Ships of Commonwealth
Several of the various nation-states that comprise the Commonwealth deploy their own military forces. Collectively, they are represented in World of Warships under a single flag, but each navy has its own history and traditions.
The RAN served on the frontlines of World War I, supporting Australian landings in the invasion of the German New Guinea colonies and attacking the Ottomans Navy in the Sea of Marmora during the Gallipoli Campaign. HMAS Sydney faced off alone against SMS Emden in the middle of the Indian Ocean and won, scoring the first victory of the RAN, and later HMAS Australia fought at the Battle of Jutland.

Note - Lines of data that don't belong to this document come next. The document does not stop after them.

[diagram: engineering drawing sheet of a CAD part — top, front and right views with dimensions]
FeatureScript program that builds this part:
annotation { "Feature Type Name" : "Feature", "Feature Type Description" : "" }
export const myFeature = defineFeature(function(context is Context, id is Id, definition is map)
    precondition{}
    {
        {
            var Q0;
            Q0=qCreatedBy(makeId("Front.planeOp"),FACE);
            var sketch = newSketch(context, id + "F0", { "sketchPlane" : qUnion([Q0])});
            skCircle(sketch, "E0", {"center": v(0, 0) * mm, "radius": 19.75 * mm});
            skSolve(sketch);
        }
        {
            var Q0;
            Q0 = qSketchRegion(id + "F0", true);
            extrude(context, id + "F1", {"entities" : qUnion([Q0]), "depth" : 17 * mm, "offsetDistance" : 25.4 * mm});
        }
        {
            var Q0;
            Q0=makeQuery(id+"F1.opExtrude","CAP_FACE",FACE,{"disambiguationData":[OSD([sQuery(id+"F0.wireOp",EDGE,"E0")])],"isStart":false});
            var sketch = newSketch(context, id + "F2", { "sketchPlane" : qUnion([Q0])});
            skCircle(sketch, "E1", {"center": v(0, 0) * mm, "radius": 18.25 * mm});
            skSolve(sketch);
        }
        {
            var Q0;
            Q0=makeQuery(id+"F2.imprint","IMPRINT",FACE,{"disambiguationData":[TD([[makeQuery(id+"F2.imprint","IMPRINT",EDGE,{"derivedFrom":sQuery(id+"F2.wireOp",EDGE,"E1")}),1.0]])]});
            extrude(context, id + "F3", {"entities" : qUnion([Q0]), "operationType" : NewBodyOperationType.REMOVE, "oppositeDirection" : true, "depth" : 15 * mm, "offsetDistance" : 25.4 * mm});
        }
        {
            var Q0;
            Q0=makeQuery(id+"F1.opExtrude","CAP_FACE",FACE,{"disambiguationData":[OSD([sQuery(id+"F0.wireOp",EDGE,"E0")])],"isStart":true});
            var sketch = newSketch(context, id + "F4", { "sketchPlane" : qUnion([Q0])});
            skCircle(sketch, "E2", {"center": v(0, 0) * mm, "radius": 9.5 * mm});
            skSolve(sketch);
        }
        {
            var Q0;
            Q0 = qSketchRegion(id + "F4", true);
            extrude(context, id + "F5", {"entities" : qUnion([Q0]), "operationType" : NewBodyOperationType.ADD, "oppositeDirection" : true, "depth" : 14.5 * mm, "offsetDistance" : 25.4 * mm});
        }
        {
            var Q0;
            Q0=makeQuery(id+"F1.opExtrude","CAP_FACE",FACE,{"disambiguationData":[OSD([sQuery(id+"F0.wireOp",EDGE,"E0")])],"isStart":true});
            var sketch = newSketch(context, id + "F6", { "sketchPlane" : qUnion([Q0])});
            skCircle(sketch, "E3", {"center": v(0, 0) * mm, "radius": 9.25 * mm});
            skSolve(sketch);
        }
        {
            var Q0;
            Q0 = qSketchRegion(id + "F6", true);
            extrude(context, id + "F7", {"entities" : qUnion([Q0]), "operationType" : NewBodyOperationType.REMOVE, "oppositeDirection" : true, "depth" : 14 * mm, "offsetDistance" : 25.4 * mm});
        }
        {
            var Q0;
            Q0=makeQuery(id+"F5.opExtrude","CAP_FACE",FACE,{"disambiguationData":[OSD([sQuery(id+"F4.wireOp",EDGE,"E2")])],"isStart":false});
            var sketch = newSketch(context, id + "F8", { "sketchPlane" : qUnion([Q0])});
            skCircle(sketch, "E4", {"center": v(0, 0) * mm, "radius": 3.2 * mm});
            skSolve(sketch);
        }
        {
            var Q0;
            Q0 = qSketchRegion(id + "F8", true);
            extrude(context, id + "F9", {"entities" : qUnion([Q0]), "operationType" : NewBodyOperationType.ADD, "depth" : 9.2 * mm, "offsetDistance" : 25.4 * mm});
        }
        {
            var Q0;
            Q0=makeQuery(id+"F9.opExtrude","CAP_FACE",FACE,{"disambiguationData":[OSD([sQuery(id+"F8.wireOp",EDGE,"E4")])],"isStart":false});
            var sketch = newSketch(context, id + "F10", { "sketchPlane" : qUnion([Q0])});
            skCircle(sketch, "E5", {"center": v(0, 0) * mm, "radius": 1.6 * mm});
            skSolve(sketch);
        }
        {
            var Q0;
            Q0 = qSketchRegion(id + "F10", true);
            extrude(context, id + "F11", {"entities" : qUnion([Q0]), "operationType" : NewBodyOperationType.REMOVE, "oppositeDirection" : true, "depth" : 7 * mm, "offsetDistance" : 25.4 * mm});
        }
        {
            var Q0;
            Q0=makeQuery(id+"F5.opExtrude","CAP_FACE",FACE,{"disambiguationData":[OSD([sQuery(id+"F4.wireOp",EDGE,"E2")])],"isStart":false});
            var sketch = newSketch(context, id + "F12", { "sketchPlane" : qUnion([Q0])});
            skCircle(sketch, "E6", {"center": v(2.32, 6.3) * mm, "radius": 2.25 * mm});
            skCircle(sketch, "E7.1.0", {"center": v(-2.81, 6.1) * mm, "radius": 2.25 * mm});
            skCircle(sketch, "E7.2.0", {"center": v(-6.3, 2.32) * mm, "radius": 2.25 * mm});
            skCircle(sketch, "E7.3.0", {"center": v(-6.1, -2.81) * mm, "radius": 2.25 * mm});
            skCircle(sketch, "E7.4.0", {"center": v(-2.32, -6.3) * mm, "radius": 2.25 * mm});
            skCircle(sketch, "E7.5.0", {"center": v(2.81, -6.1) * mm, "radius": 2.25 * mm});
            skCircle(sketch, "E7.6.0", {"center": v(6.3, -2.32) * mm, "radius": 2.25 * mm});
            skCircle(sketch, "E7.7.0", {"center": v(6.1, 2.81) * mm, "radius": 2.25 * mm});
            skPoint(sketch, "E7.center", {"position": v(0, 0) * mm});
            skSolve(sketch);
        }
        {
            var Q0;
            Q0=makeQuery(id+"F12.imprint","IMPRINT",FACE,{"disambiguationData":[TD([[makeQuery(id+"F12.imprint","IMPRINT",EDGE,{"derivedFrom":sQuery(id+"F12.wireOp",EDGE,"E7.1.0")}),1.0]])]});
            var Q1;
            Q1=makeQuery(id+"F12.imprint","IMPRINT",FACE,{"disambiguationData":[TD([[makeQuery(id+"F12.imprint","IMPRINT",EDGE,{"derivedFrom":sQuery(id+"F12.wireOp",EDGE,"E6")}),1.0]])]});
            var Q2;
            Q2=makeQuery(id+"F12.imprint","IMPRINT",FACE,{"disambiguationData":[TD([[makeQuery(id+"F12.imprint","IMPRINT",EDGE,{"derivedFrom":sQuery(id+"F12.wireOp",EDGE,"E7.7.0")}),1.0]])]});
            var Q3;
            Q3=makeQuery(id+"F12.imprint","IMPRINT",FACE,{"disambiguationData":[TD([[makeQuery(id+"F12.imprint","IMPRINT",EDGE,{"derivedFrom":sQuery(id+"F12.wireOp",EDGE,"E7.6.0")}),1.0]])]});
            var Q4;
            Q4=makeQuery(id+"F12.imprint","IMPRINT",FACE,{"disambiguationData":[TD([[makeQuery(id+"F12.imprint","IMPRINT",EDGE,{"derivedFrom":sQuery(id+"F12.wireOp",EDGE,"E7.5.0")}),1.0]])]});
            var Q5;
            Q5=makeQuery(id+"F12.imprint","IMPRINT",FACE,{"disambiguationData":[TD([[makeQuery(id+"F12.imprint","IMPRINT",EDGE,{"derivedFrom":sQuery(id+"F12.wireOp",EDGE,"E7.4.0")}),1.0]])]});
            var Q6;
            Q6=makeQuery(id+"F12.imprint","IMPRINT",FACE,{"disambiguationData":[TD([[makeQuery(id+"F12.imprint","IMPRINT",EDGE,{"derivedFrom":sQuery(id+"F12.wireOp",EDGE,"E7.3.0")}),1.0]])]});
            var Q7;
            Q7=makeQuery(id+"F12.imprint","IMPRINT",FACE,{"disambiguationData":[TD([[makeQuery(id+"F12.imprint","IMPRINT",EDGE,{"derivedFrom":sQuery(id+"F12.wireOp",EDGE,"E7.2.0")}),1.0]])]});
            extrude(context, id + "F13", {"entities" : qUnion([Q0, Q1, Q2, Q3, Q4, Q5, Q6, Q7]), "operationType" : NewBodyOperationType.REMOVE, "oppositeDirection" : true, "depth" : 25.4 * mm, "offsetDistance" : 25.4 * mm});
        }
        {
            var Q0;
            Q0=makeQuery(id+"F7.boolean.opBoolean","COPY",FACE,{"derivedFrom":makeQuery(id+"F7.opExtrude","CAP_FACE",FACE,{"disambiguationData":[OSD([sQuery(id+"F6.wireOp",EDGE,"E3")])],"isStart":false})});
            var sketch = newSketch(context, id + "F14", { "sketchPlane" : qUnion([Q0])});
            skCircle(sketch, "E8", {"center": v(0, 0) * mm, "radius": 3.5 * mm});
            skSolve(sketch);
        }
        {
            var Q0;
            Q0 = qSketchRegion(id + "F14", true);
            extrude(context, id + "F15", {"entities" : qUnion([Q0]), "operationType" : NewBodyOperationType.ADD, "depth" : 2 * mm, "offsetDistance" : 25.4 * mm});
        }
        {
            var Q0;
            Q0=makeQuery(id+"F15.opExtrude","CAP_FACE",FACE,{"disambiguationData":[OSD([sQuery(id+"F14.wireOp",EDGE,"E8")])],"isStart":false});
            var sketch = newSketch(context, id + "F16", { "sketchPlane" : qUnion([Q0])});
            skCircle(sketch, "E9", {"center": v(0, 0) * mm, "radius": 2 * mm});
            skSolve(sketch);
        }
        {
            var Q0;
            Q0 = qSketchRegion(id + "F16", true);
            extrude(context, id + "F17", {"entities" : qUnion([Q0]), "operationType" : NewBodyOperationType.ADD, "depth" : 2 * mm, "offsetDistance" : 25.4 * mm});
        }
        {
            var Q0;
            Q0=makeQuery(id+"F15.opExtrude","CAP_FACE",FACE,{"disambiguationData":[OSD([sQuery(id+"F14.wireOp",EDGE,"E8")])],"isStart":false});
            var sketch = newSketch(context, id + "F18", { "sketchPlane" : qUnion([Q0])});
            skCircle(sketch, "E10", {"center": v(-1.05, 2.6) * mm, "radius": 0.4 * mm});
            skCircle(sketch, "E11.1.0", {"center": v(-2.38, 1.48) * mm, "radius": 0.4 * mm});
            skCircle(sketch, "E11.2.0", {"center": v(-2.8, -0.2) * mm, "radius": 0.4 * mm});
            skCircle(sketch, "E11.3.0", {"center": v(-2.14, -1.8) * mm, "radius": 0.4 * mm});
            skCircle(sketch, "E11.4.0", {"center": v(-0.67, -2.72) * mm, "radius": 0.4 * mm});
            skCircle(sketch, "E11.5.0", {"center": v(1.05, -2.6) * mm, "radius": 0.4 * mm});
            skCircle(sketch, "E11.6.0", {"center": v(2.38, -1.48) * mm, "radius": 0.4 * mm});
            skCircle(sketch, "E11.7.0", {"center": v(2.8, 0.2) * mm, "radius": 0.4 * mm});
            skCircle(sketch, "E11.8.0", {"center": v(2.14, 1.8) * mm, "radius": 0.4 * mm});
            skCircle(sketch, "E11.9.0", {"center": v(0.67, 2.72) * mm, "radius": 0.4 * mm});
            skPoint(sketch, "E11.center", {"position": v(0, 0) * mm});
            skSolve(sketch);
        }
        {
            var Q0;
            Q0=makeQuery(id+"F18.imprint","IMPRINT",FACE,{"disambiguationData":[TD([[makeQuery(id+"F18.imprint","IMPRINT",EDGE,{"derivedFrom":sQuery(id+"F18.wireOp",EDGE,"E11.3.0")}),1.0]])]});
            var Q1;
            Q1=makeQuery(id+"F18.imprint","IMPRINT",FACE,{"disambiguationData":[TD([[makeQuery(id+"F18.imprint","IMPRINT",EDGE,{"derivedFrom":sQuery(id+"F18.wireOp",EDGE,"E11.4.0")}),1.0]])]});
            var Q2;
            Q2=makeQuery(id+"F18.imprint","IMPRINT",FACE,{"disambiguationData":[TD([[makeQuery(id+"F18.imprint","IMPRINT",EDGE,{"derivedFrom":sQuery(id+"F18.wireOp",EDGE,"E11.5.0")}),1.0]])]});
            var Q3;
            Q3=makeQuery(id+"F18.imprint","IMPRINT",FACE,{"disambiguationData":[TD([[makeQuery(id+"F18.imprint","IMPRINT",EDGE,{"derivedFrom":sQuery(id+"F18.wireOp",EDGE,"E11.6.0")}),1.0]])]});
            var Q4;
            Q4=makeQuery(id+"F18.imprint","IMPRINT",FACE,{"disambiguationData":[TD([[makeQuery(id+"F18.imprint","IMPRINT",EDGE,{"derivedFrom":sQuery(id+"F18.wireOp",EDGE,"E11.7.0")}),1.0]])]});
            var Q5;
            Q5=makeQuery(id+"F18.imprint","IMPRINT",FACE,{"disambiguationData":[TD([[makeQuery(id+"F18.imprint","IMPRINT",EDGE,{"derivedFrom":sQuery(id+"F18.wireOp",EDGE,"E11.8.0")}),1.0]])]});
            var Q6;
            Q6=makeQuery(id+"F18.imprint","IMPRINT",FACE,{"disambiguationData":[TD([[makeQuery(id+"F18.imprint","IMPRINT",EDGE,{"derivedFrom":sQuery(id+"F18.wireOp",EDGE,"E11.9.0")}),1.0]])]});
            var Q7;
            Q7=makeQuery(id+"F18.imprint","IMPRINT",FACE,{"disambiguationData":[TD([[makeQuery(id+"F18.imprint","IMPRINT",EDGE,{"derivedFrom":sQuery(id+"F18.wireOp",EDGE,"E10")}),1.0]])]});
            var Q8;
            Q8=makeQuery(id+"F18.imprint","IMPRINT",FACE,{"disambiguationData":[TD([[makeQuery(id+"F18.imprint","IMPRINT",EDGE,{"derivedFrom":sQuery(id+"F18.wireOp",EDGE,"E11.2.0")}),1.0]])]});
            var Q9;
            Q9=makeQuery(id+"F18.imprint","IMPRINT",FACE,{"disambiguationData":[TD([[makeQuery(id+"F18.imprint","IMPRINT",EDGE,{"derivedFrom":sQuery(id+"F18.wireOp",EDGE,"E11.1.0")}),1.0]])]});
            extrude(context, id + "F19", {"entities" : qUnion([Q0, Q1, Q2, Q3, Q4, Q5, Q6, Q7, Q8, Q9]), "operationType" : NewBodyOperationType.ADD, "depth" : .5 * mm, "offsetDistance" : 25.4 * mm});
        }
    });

After the war, the RAN like many other navies was subject to the Washington Naval Treaty of 1922, losing their only battlecruiser, but gaining several pre-WW1 submarines and destroyers.
During the inter-war period, older ships were sold for scrap while newer heavy cruisers, light cruisers, submarines, destroyers, and a seaplane carrier found their way into the RAN. Hampered by the inter-war disarmament policies due to the shifting economic and political situations, the RAN rose once again to fight in World War II. During 1940, the RAN distinguished itself in the Mediterranean with the famous destroyers of the ‘Scrap Iron Flotilla’, later returning to defend Australia itself when war broke out in the Pacific and enemy ships prowled Australian waters, fighting against the encroaching Empire of Japan as close to home as the Coral Sea.
Since the end of the Second World War, the Royal Australian Navy has served in operations from the Korean Theatre to East Timor, focusing on protecting Australia’s interests in the South-West Pacific region and peacekeeping around the globe with a 50-strong fleet of modern destroyers, frigates, submarines, and auxiliaries.